My own personal theory is that babies don’t cry to manipulate us. They are expressing their needs. Responding to their needs when they express them will give them confidence that their needs will be met, and lead to them being happier, more confident and more independent people later in life. Far from making them dependent on you, it will provide them a secure base from which they can happily fly when they are ready. Babies are physiologically incapable of independence, so pushing them to be independent before they are ready can only do harm.

But I can easily frame the counter argument convincingly, too. If you respond to babies the instant they cry, they will never learn to settle and soothe themselves.

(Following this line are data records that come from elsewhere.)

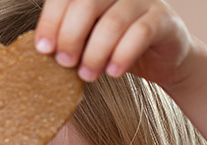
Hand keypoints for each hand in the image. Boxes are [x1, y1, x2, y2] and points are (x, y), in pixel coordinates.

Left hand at [33, 0, 192, 86]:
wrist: (164, 60)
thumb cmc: (118, 48)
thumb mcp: (88, 40)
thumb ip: (70, 37)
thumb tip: (43, 48)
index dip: (51, 20)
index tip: (43, 48)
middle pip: (87, 3)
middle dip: (71, 36)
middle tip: (65, 63)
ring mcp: (143, 1)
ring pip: (113, 21)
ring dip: (95, 53)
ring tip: (88, 75)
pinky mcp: (163, 20)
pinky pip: (140, 33)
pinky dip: (122, 55)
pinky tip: (113, 72)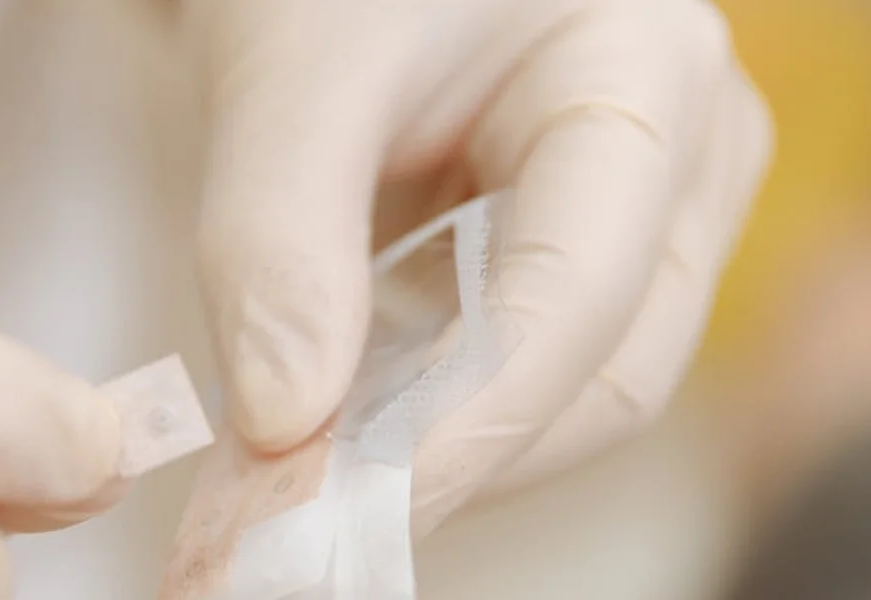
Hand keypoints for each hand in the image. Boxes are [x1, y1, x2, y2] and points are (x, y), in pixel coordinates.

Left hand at [188, 0, 772, 533]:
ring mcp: (632, 221)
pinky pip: (516, 368)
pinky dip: (423, 416)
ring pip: (563, 390)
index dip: (470, 422)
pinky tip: (337, 433)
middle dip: (456, 460)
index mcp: (647, 79)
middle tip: (309, 524)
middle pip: (602, 373)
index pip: (583, 294)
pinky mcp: (569, 257)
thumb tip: (285, 422)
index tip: (347, 506)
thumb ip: (279, 234)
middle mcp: (674, 163)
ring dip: (433, 453)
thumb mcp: (301, 70)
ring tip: (303, 490)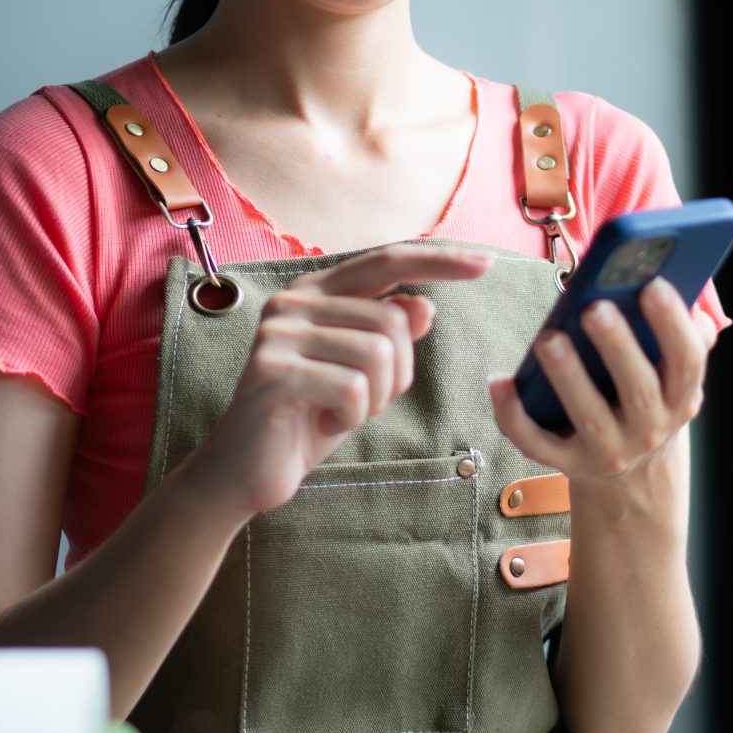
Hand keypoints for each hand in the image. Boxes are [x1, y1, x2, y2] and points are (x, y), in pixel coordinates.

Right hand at [180, 243, 493, 517]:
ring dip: (375, 399)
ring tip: (339, 413)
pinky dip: (352, 418)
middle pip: (392, 320)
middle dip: (397, 373)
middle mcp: (293, 301)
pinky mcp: (272, 370)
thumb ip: (389, 339)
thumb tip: (425, 305)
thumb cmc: (308, 419)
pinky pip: (353, 389)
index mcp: (316, 292)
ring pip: (377, 353)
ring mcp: (278, 332)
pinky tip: (322, 424)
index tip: (487, 262)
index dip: (439, 261)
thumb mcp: (362, 378)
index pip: (387, 262)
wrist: (245, 472)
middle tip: (363, 404)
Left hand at [487, 278, 717, 486]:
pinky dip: (514, 415)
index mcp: (680, 398)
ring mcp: (609, 451)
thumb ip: (684, 334)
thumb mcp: (673, 376)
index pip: (687, 362)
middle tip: (594, 308)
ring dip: (568, 376)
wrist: (633, 475)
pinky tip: (499, 380)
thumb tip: (681, 288)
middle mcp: (650, 430)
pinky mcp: (568, 463)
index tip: (653, 285)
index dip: (673, 324)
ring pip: (588, 416)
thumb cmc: (646, 399)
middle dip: (617, 346)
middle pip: (638, 389)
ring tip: (549, 338)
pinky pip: (537, 443)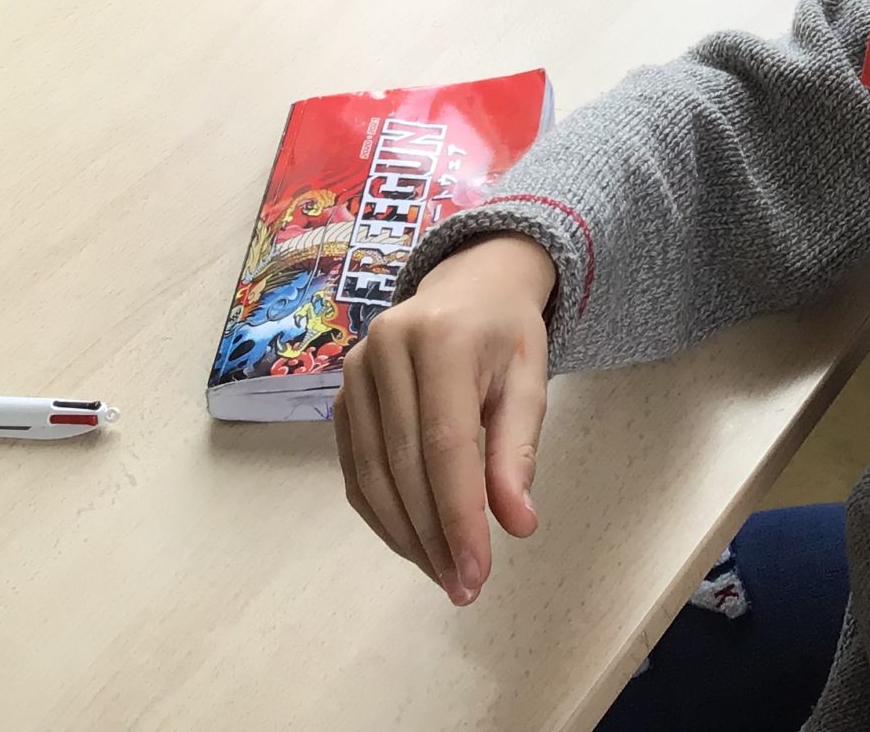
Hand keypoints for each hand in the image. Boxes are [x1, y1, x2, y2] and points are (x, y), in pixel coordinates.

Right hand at [334, 231, 555, 604]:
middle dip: (433, 536)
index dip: (459, 516)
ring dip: (405, 535)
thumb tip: (517, 524)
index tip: (478, 572)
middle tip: (463, 586)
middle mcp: (386, 351)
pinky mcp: (341, 395)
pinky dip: (382, 514)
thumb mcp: (529, 382)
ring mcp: (355, 371)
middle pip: (404, 465)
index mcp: (442, 339)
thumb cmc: (506, 334)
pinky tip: (413, 543)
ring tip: (443, 574)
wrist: (469, 283)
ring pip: (371, 474)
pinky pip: (354, 469)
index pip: (445, 445)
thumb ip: (518, 451)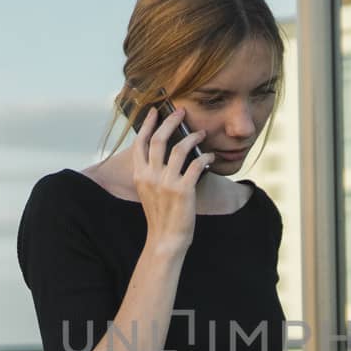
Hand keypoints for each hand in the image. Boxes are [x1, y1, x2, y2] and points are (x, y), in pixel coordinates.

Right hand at [131, 105, 211, 246]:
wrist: (165, 239)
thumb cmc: (160, 215)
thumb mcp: (148, 192)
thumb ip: (152, 173)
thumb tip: (167, 151)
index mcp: (139, 175)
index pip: (140, 143)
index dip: (147, 124)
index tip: (155, 111)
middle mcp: (150, 176)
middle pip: (158, 139)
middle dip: (171, 121)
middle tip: (181, 111)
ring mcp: (166, 182)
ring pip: (179, 148)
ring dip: (193, 137)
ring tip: (201, 133)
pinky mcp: (183, 190)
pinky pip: (196, 164)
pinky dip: (205, 157)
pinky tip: (211, 156)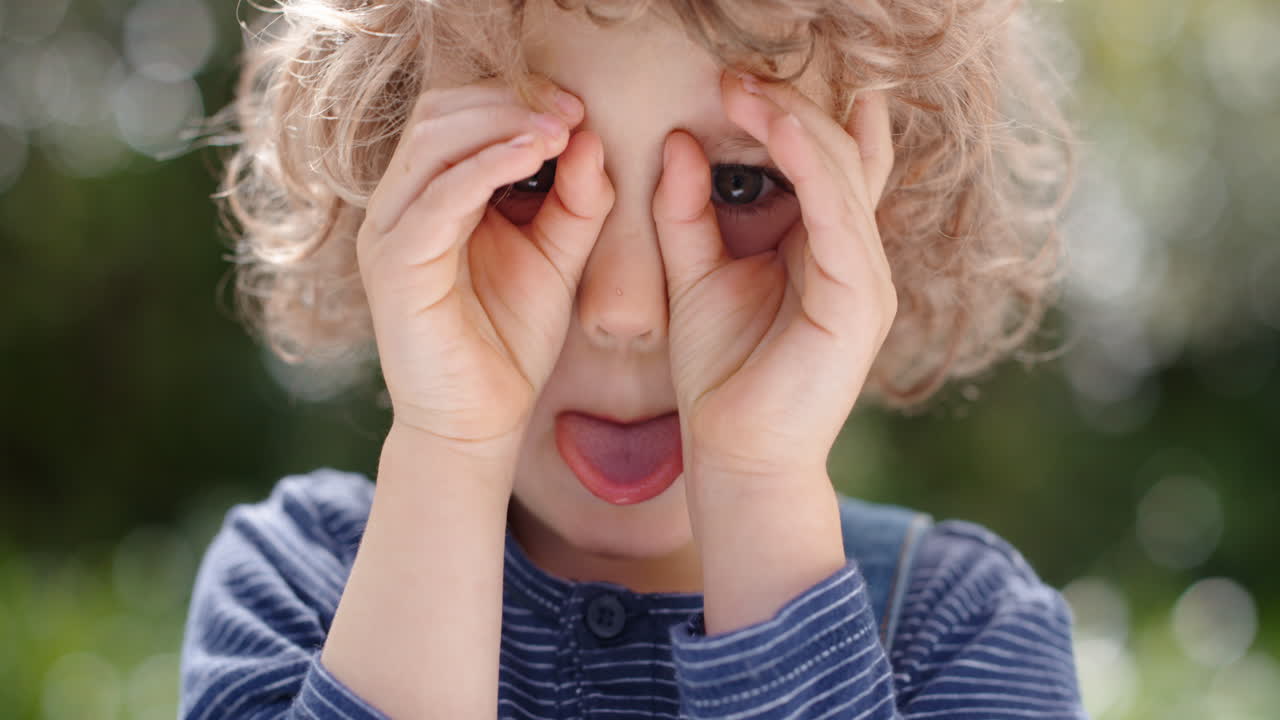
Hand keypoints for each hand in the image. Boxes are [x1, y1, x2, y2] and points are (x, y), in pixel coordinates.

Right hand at [357, 78, 613, 458]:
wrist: (477, 421)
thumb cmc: (510, 339)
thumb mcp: (557, 254)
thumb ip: (576, 199)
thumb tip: (589, 134)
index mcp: (429, 195)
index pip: (457, 113)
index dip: (515, 97)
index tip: (576, 107)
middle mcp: (398, 205)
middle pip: (439, 113)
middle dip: (509, 101)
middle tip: (570, 110)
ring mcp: (389, 233)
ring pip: (433, 142)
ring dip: (501, 123)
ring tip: (559, 128)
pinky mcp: (396, 266)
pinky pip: (439, 197)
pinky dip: (487, 166)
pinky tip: (534, 155)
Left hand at [653, 70, 896, 481]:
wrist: (734, 454)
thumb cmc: (720, 372)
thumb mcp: (695, 273)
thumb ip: (686, 210)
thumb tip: (677, 139)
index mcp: (824, 247)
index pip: (824, 162)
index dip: (790, 114)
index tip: (736, 78)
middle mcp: (854, 255)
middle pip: (838, 155)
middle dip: (790, 105)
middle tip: (736, 72)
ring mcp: (865, 276)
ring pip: (842, 173)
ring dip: (795, 122)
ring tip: (744, 85)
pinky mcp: (860, 299)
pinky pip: (838, 213)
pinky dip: (810, 164)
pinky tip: (776, 125)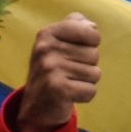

They will learn to cry to manipulate you into picking them up, and you will never get a moments’ peace. You are making a rod for your own back, and depriving your baby of the chance to learn to be independent. You will pay for it for the rest of your life.

Note that both arguments are emotive (” can only do harm” “depriving your baby” “manipulate you” “rod for your own back”) and they tap into our deepest fears as parents – we are somehow harming our children, and we are making life much harder for ourselves.

Becoming a parent makes you immensely vulnerable. Your desire to do what’s best for your children is overwhelming, and your fear of doing the wrong thing and inadvertently harming them can be intense. Anyone who comments negatively on your parenting can tap into those fears and create a whirling tornado of self-doubt in your soul.

It’s clear that there is only one thing to do. Listen to yourself. Do what feels right to you, your partner, and your children. If it feels right, your children are happy and healthy, and you’re happy and healthy, then it’s the right thing to do. Now that’s a theory you can bet your life on.